#### Data listing ####

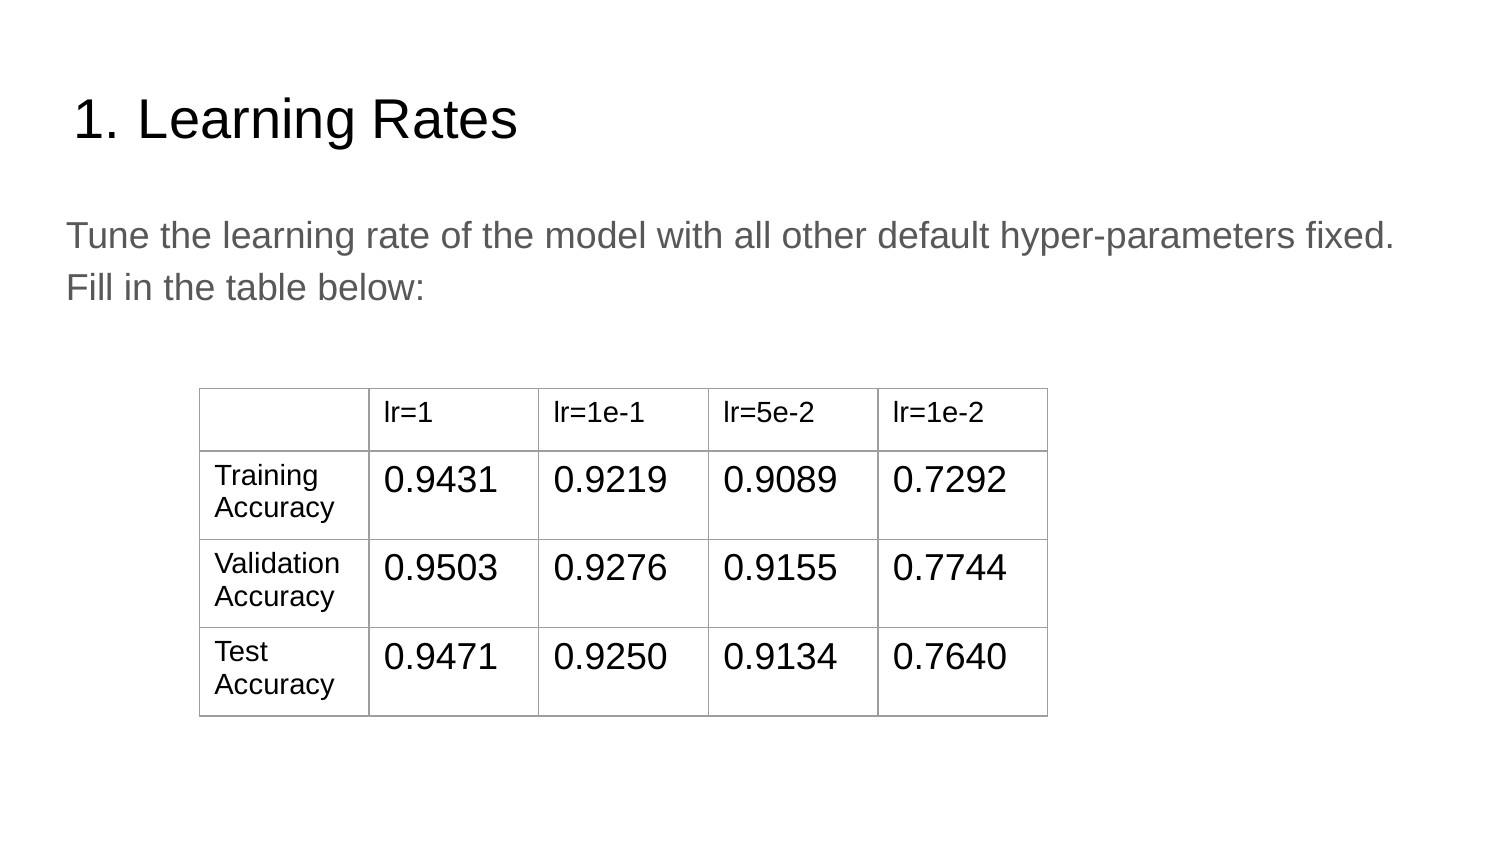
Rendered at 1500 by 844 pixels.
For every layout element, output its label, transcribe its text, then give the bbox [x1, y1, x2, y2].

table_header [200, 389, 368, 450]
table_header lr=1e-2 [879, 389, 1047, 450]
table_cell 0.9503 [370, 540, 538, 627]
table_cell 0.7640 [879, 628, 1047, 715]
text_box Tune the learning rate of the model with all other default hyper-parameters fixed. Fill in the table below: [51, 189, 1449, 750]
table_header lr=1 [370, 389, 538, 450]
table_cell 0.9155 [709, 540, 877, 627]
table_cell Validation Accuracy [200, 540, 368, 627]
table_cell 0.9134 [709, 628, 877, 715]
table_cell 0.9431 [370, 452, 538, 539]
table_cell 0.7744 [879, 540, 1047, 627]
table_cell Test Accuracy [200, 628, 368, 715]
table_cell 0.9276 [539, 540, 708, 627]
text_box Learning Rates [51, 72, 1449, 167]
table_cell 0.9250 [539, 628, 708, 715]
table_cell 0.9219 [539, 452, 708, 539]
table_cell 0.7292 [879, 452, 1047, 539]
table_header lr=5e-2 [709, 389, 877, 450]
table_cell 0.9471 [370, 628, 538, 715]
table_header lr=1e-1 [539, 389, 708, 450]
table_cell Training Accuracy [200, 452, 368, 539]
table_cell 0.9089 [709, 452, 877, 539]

####

**What is being asked:** Among the records, find every line with the word "Accuracy" and copy it.

**Task solution:**
table_cell Validation Accuracy [200, 540, 368, 627]
table_cell Test Accuracy [200, 628, 368, 715]
table_cell Training Accuracy [200, 452, 368, 539]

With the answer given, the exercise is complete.